**Text block:**
For us, the table is more than a place to eat, it is a place where we set the stage for our life. As a family we teach our kids manners around the table, tell stories around the table, try new foods around the table, and even pray and tell silly jokes around our table. It’s a well used table with dents, stains, and signs of use. But what our table has often become is a place to gather with others, with people who were once strangers, but are now friends, neighbours, and even those we now consider family. This is a place where some of our best memories are made, and with the anticipation of meat on the BBQ once again, and a note in our calendar reminding us of visiting guests, we hope that our table will once again make many more memories.
Sharing a table, however, is not always rainbow and butterflies. In fact, it is a risky endeavour to pull out a chair and welcome people around our table. This ancient practice of eating together is fraught with a big challenge: people. The people you welcome around your table are not perfect guests, and you are not a perfect host. This is the great mystery of gathering around a table; we are learning to love. My young daughters have had more than a few breakdowns, fits, and angry moments around the table as they’ve learned to try new food, or to listen to others. I have felt family tension around my table as someone offers an opinion on politics or insults another. Awkward silence or sheer tiredness makes some table gatherings painful. But even in this, we learn forgiveness and grace around the table. It is a place where humans are humans, and where we learn to be human together.

**Work request 1:**
For the passage about the family table, say whether each statement agrees with it: (a) the table shows dents, stains, and signs of use; (b) sharing a table is described as always pleasant; (c) the writer's young sons have had breakdowns at the table. Answer yes or no for each and quote the deciding words.
**Work request 2:**
Continue the passage about the family table, starting after its final sentence.
The material after the passage about the family table is not needed.

**Stored data:**
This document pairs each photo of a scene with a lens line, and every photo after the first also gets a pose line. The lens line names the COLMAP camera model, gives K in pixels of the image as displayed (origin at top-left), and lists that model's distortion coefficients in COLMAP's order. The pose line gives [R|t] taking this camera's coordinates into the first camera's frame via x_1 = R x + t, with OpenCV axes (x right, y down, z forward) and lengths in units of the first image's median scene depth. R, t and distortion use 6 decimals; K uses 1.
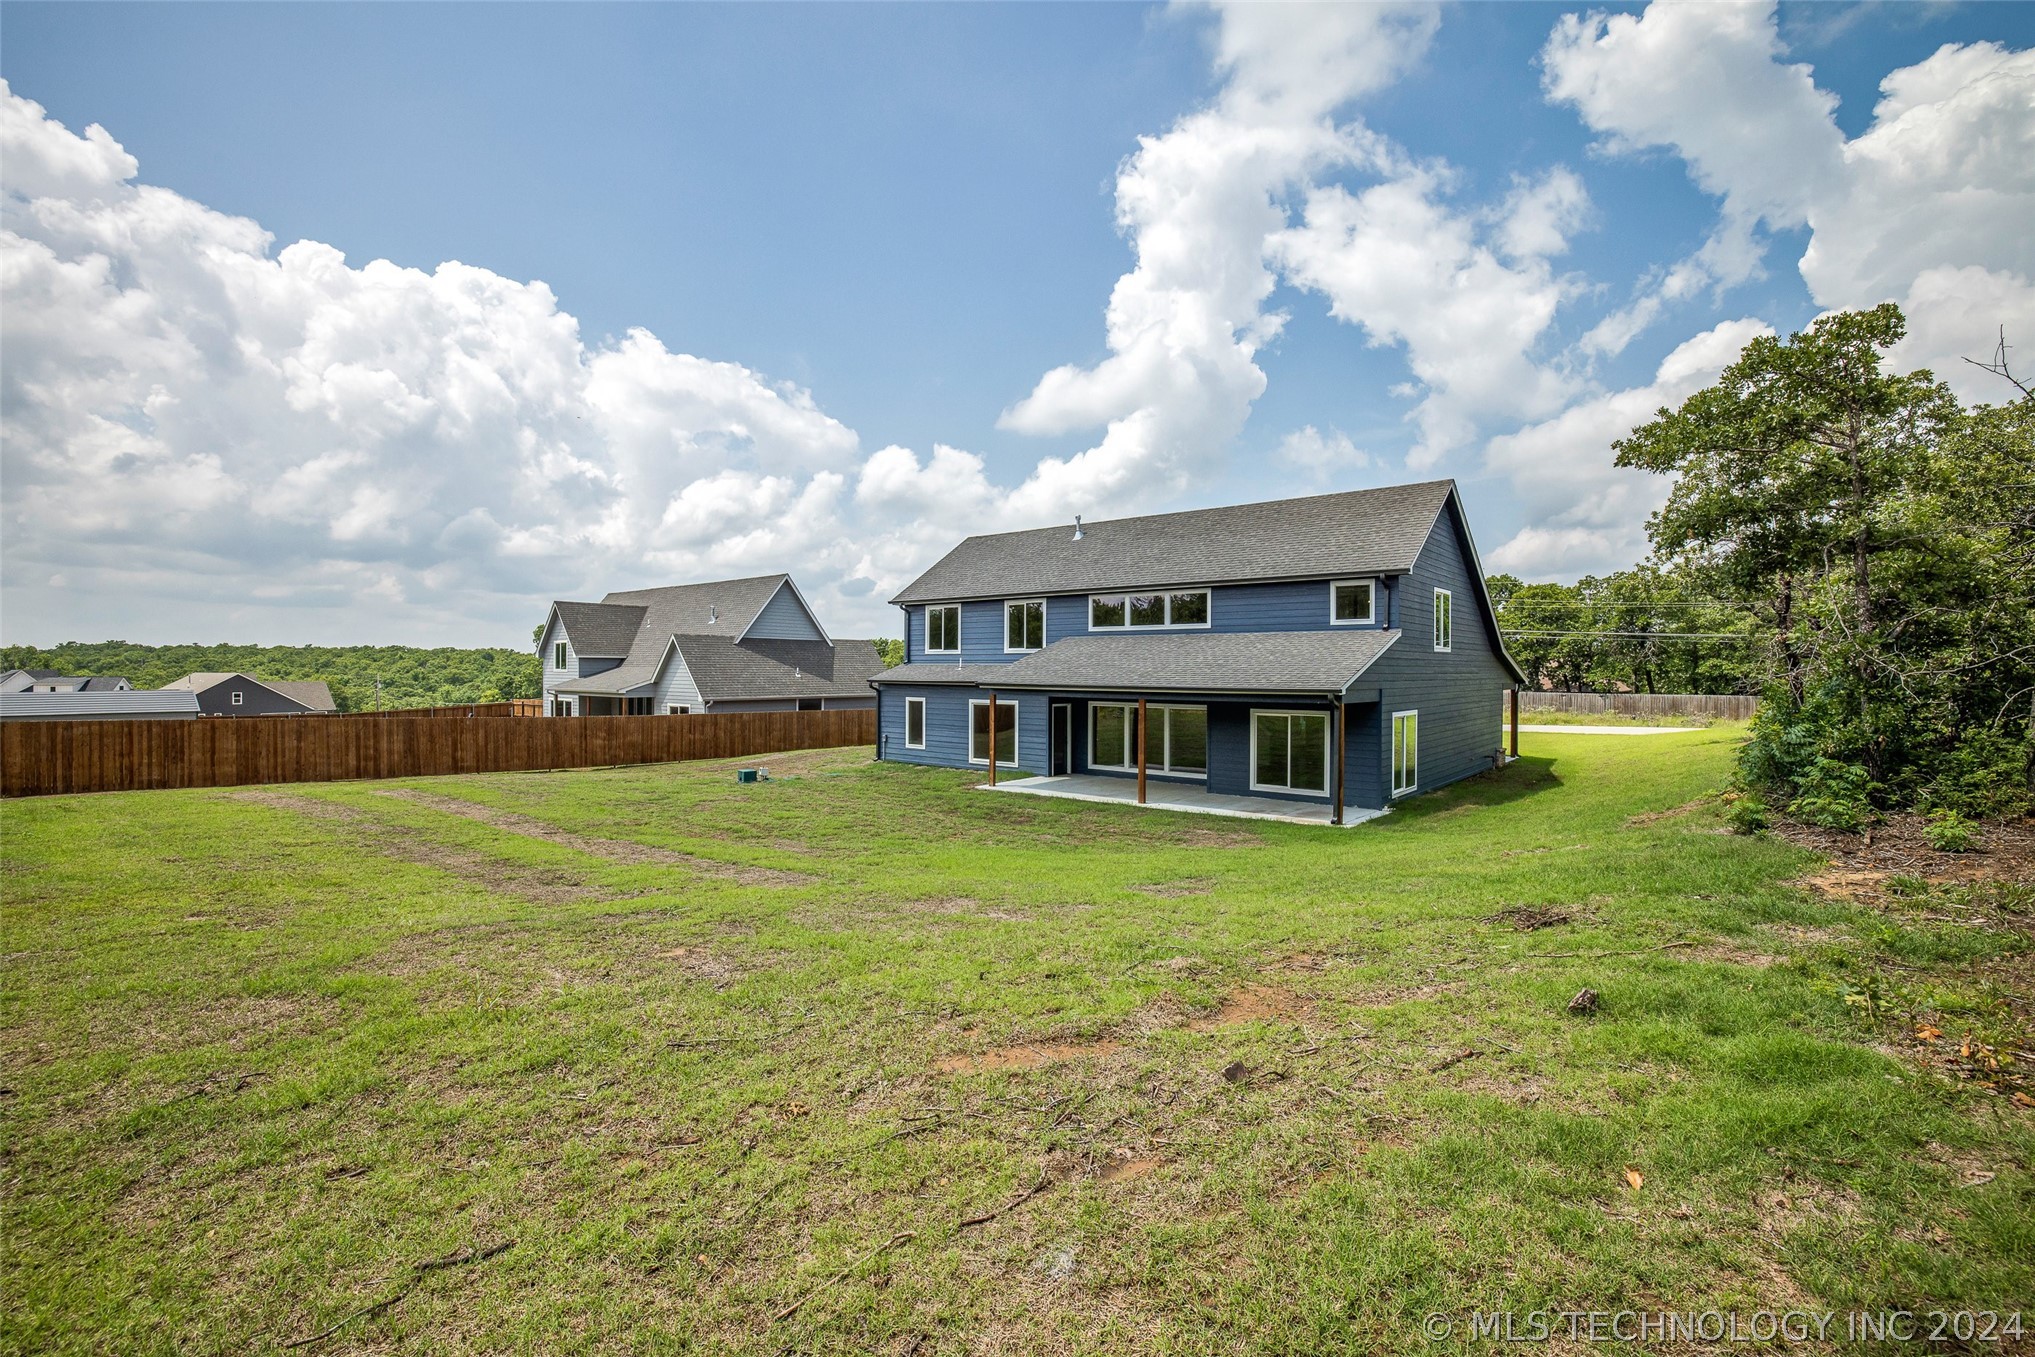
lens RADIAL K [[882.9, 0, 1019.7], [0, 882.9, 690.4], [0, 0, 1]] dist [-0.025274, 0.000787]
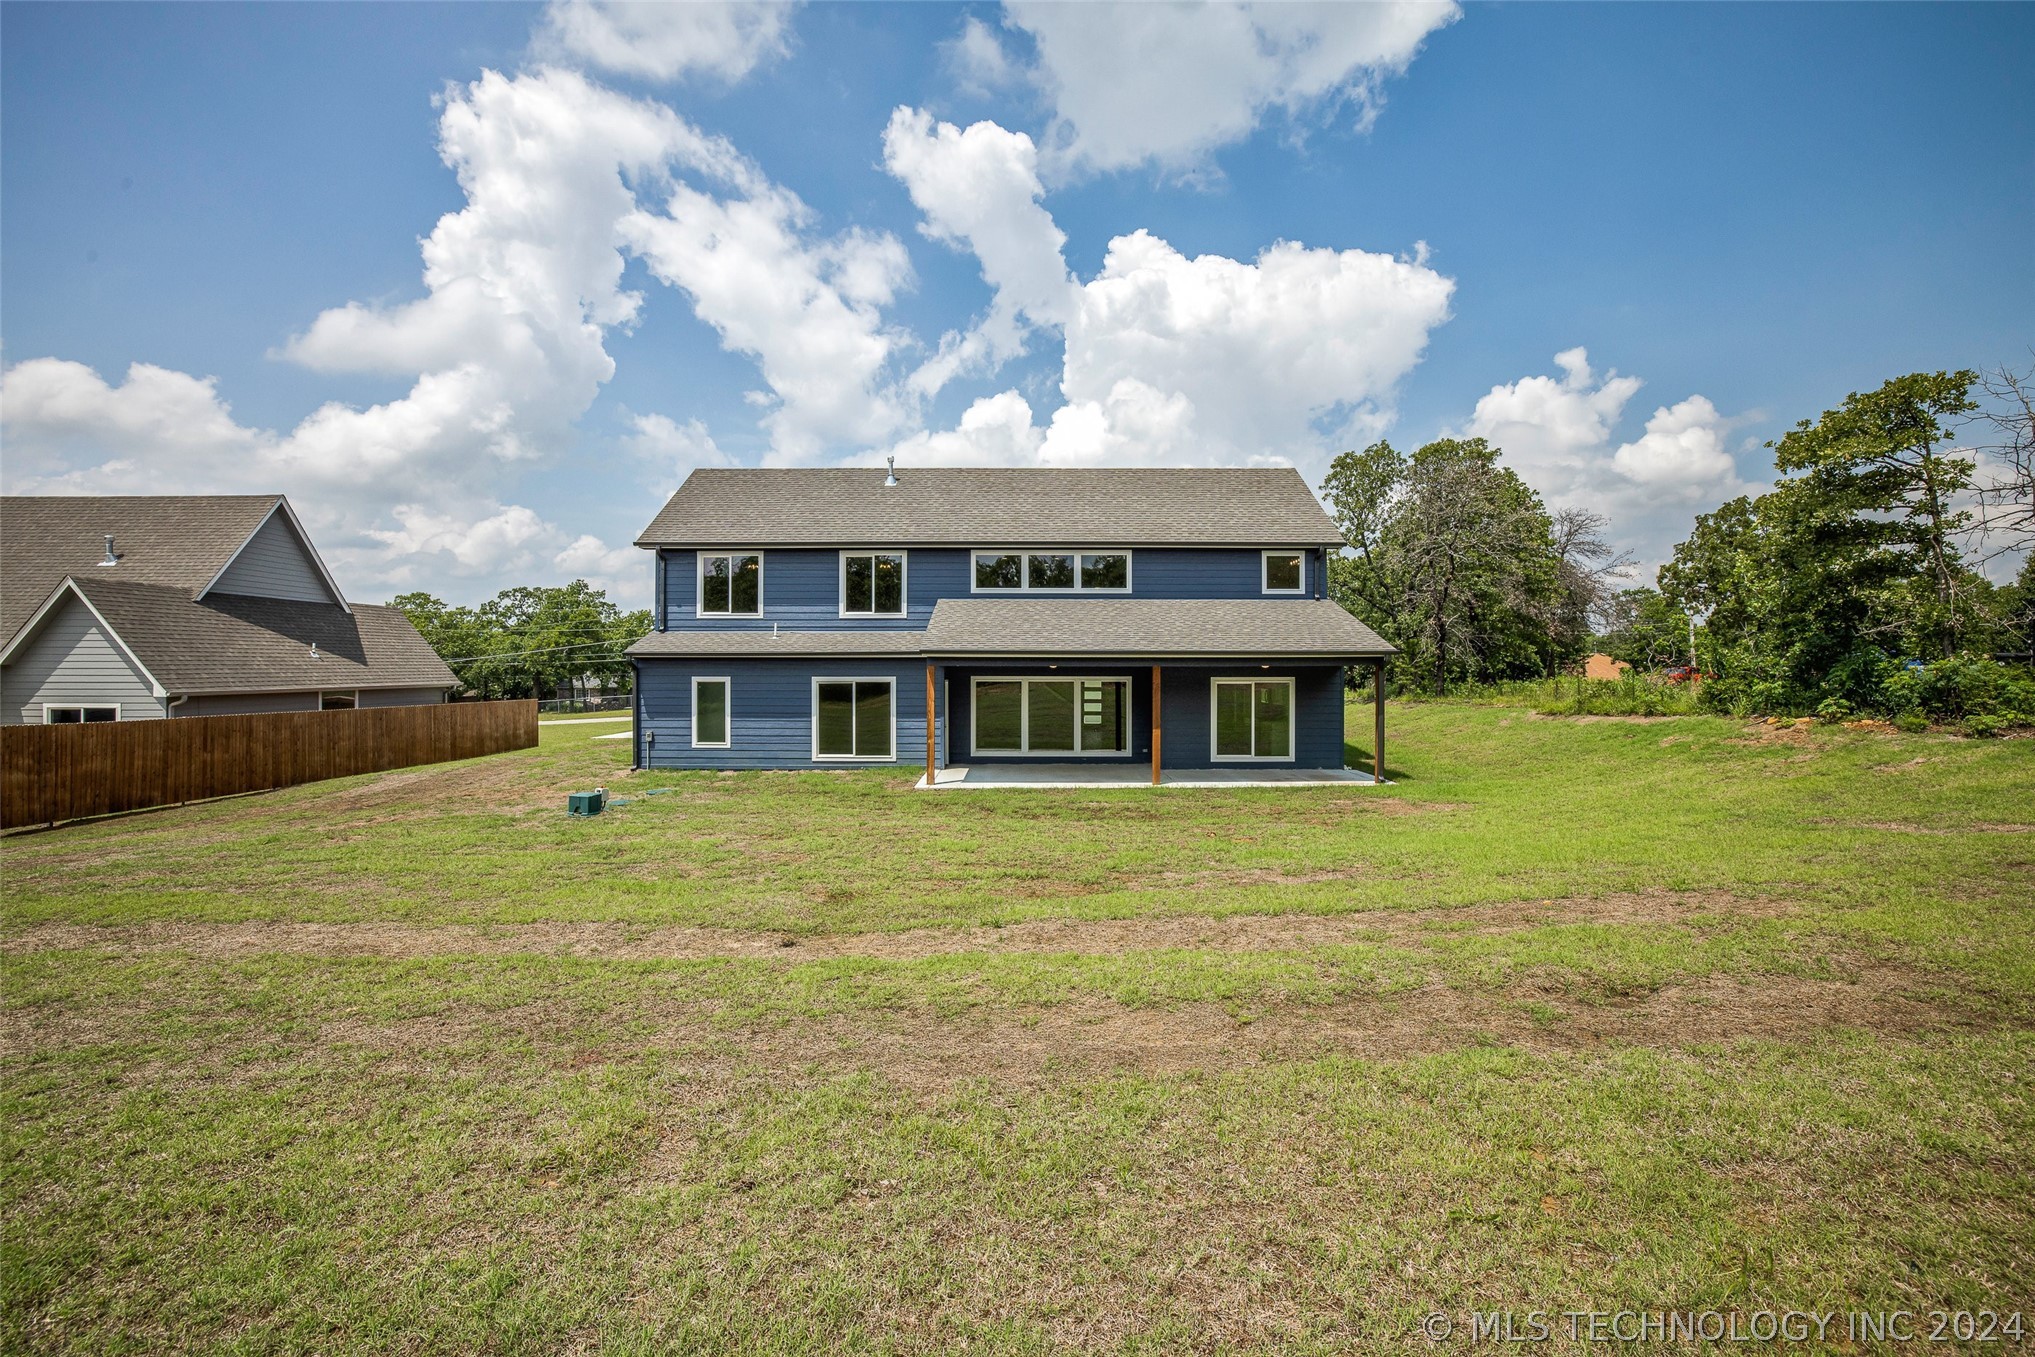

**Answer area 1:**
(a) Yes: "It’s a well used table with dents, stains, and signs of use."
(b) No: "Sharing a table, however, is not always rainbow and butterflies."
(c) No: "My young daughters have had more than a few breakdowns, fits, and angry moments around the table"

**Answer area 2:**
Dietrich Bonhoeffer writes that, “…we share our bread” around a table. For him there is this sense that food reminds us of our shared life together. When we stop our busy-ness and make room to feed each other, listen to each other, and gather around our food with open hands, we say something very important about what this world is about. The people in our lives matter, in both a spiritual and relational sense, but also in a physical sense. We care about others around our tables, and we are reminded at just how holistic that care seems to be.
We are learning again how to open our doors and our pantries to guests after a long season without others in our homes. But perhaps what we are really learning is how to create space for people, with all their messiness and goodness, into your lives again. Your table can be a special place where you declare what is true and right about this world; served up with a side of potatoes and a glass of cheer.